Leonard J. Marcus - Work - Preparedness and Emergency Response

Preparedness and Emergency Response

At the NPLI, an initiative developed in collaboration with leadership of the Centers for Disease Control and Prevention (CDC), the White House Homeland Security Council, the United States Department of Homeland Security, and the Department of Defense, Marcus, along with colleagues Isaac Ashkenazi and Barry Dorn, has pioneered development of the conceptual and pragmatic basis for "meta-leadership"- "overarching leadership that strategically links the work of different agencies and levels of government", and "connectivity" – the coordination of "people, organizations, resources, and information to best catch, contain, and control a terrorist or other threat to the public's health and well-being".

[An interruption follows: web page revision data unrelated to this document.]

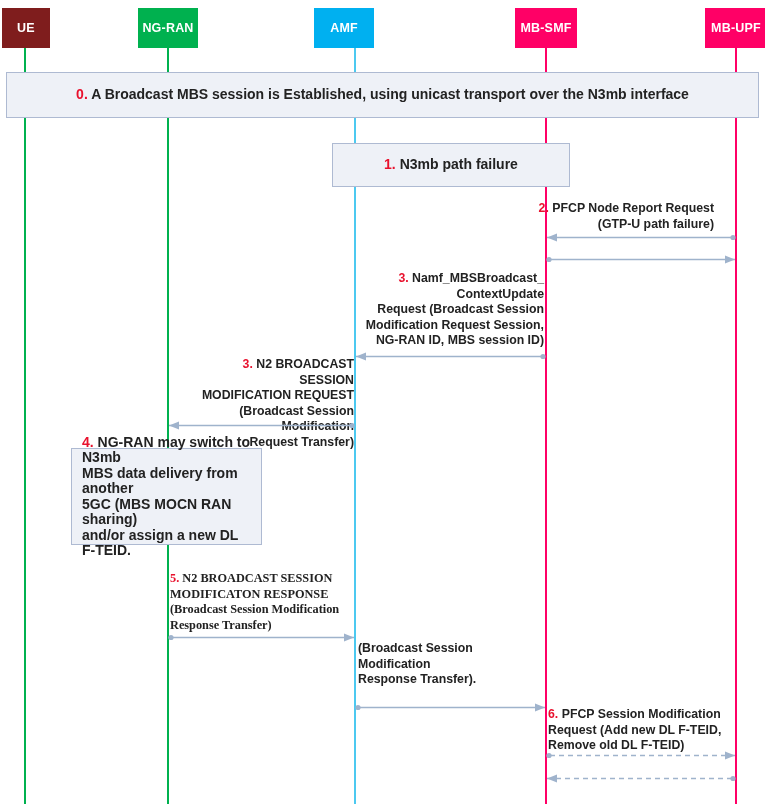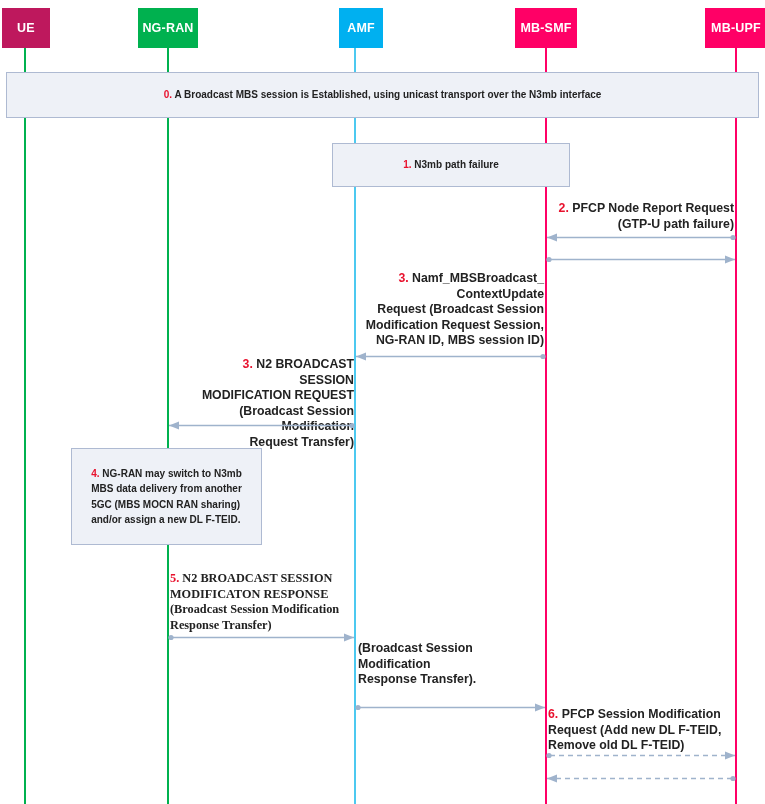--- a/index.html
+++ b/index.html
@@ -35,21 +35,21 @@
     font-weight: bold;
     letter-spacing: 0.2px;
     box-sizing: border-box;
   }
   .note {
     position: absolute;
     background: #eef1f7;
     border: 1px solid #aebad2;
     box-sizing: border-box;
     color: #222222;
-    font-size: 10px;
+    font-size: 14px;
     line-height: 15.5px;
     font-weight: bold;
     display: flex;
     align-items: center;
     padding: 14px 10px;
   }
   .note.centered {
     justify-content: center;
     text-align: center;
   }
@@ -88,27 +88,27 @@
 <body>
 
 <div id="diagram">
 
   <div class="lifeline" style="left:24px; background:#00b14f;"></div>
   <div class="lifeline" style="left:167px; background:#00b14f;"></div>
   <div class="lifeline" style="left:354px; background:#4cc9f0;"></div>
   <div class="lifeline" style="left:545px; background:#ff0066;"></div>
   <div class="lifeline" style="left:735px; background:#ff0066;"></div>
 
-  <div class="actor-box" style="left:2px; width:48px; background:#be185d;">
+  <div class="actor-box" style="left:2px; width:48px; background:#7f1d1d;">
     <span>UE</span>
   </div>
   <div class="actor-box" style="left:138px; width:60px; background:#00b14f;">
     <span>NG-RAN</span>
   </div>
-  <div class="actor-box" style="left:339px; width:44px; background:#00b0f0;">
+  <div class="actor-box" style="left:314px; width:60px; background:#00b0f0;">
     <span>AMF</span>
   </div>
   <div class="actor-box" style="left:515px; width:62px; background:#ff0066;">
     <span>MB-SMF</span>
   </div>
   <div class="actor-box" style="left:705px; width:62px; background:#ff0066;">
     <span>MB-UPF</span>
   </div>
 
   <div class="note centered" style="left:6px; top:72px; width:753px; height:46px;">
@@ -118,21 +118,21 @@
     </span>
   </div>
 
   <div class="note centered" style="left:332px; top:143px; width:238px; height:44px;">
     <span>
       <span class="stepnum">1.</span>
       <span>N3mb path failure</span>
     </span>
   </div>
 
-  <div class="msg-label right" style="left:546px; top:201px; width:188px;">
+  <div class="msg-label right" style="left:526px; top:201px; width:188px;">
     <div>
       <span class="stepnum">2.</span>
       <span>PFCP Node Report Request</span>
     </div>
     <div>(GTP-U path failure)</div>
   </div>
 
   <div class="arrow" style="left:546px; top:232px; width:190px;">
     <svg width="190" height="11" viewBox="0 0 190 11">
       <line x1="1" y1="5.5" x2="189" y2="5.5" stroke="#9fb3cc" stroke-width="1.6"></line>

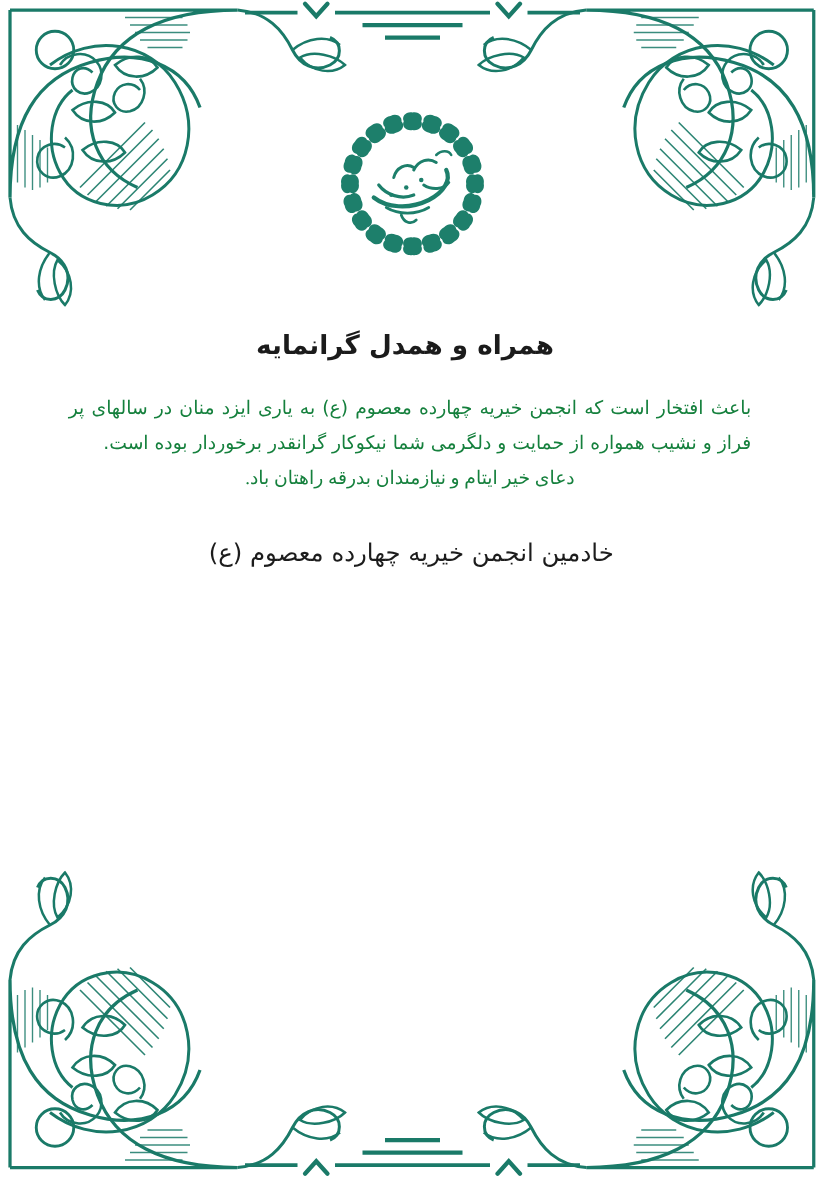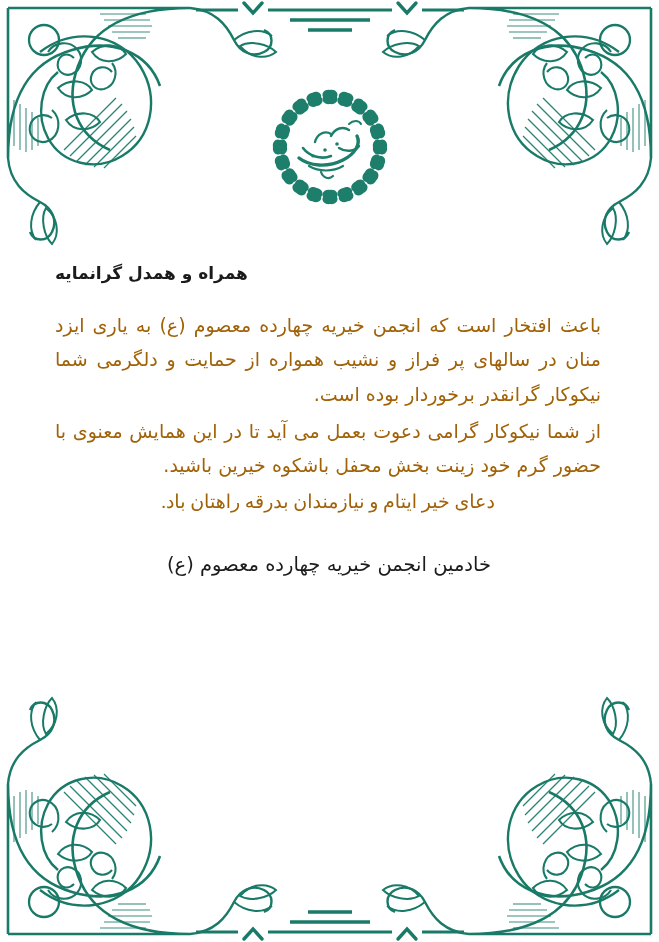--- a/index.html
+++ b/index.html
@@ -38,31 +38,31 @@
 
   
   .content {
     position: absolute;
     left: 55px;
     right: 58px;
     top: 262px;
     direction: rtl;
   }
   .heading {
-    text-align: left;
-    font-size: 17px;
+    text-align: center;
+    font-size: 21px;
     font-weight: bold;
     color: #1b1b1b;
     letter-spacing: 0px;
     margin: 0 8px 22px 0;
     line-height: 1.4;
   }
   .para {
-    color: #a16207;
-    font-size: 19px;
+    color: #15803d;
+    font-size: 15px;
     line-height: 1.82;
     text-align: justify;
     text-align-last: right;
     margin: 0 0 2px 0;
     text-justify: inter-word;
   }
   .para.center-last { text-align-last: center; font-family: Liberation Serif, serif; }
   .signature {
     margin-top: 30px;
     text-align: center;
@@ -207,19 +207,18 @@
         <circle cx="68" cy="58" r="1.8" fill="#1d7f6b" stroke="none"></circle>
         <circle cx="44" cy="70" r="1.6" fill="#1d7f6b" stroke="none"></circle>
       </g>
     </svg>
   </div>
 
   <div class="content">
     <div class="heading">همراه و همدل گرانمایه</div>
 
     <p class="para">باعث افتخار است که انجمن خیریه چهارده معصوم (ع) به یاری ایزد منان در سالهای پر فراز و نشیب همواره از حمایت و دلگرمی شما نیکوکار گرانقدر برخوردار بوده است.</p>
-    <p class="para">از شما نیکوکار گرامی دعوت بعمل می آید تا در این همایش معنوی با حضور گرم خود زینت بخش محفل باشکوه خیرین باشید.</p>
     <p class="para center-last">دعای خیر ایتام و نیازمندان بدرقه راهتان باد.</p>
 
     <div class="signature">خادمین انجمن خیریه چهارده معصوم (ع)</div>
   </div>
 
 </div>
 
 </body></html>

Recent research activities have taken him to the center of leadership dilemmas facing emergency preparedness and response, from direct observation and in-the-moment interviews of central leadership during the 2005 Hurricanes Katrina and Rita on the Gulf Coast to the front lines of the Hezbollah-Israel war in 2006. His article, "Meta-Leadership and National Emergency Preparedness: A Model to Build Government Connectivity" has garnered significant attention. He is leading a five-year CDC project at Harvard and a three-year project with the CDC Foundation to take meta-leadership training to 36 locations throughout the country. At the invitation of the President's Advisor on Homeland Security and Counterterrorism, he has lectured at the White House on meta-leadership to a cross section of senior federal department officials.